料理の先生は「料理本」だった

あまり細かいことを覚えていないのは、きっと「1人」から「2人」の生活になった人生の大変化、全身全霊で受けて立とうとガムシャラだったのかもしれない。なんだかやたら「困った」ことばかりで、1人で大騒ぎしながら乗り越えていた。

1人暮らしは長かったのにまともな料理を作ったこともなく、家事全般あまり得意でなかった女が突然結婚してしまったからだ。頼りたい親は遠く、間違っていようが破れかぶれで家のことをやっていたあの頃。
ひと月キャンプで夫が不在でも、1人で寂しいと感じる暇がほとんどなかった。

それでも、いろんなことはあとからどうにか、何とかなった一例なので、わたしは結婚する時に最初から何でも上手にできなくても「大丈夫」派である。

我が家のカニ鍋

私の料理の先生は確実に「料理本」だった。
今はYouTubeやTikTokから学べるようだが、あの頃はまだ本やテレビ、実際に教室に通ったりして学んでいた。
私の本の師匠は、栗原はるみさんやケンタロウさん。たぶんこれから初めてお会いすることがあっても「先生!」と平伏してしまうだろう。
この歳になっても私の料理はこのお二人の本の通りの作り方で、ボロボロになった本をいまだに安心のため開きながら料理を作っている。
逆に24年も、すごくないですか。

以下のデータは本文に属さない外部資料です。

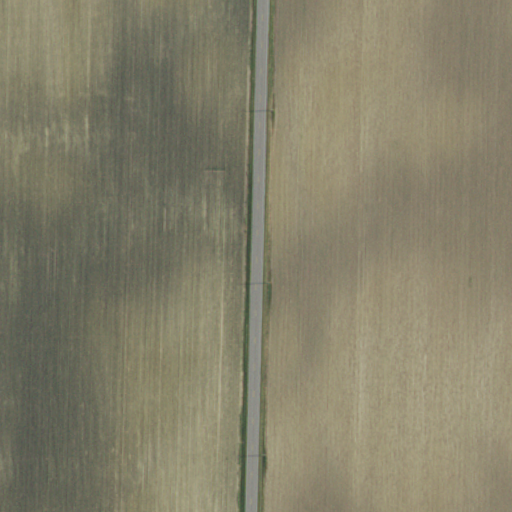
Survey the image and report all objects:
road: (253, 256)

そろそろ完璧に頭に入っていてもよさそうなものを。

わたしは片付けがもともと得意ではないのだが、結婚していきなり夫の住んでいた一軒家に暮らし始め、2人分以上の荷物に囲まれた新生活が始まった。とりあえず1人暮らしの部屋から持ち込んだ自分の荷物を、屋根裏に放り込んだまま…
最後の荷物を解いたのは結婚して5年を過ぎた頃だった。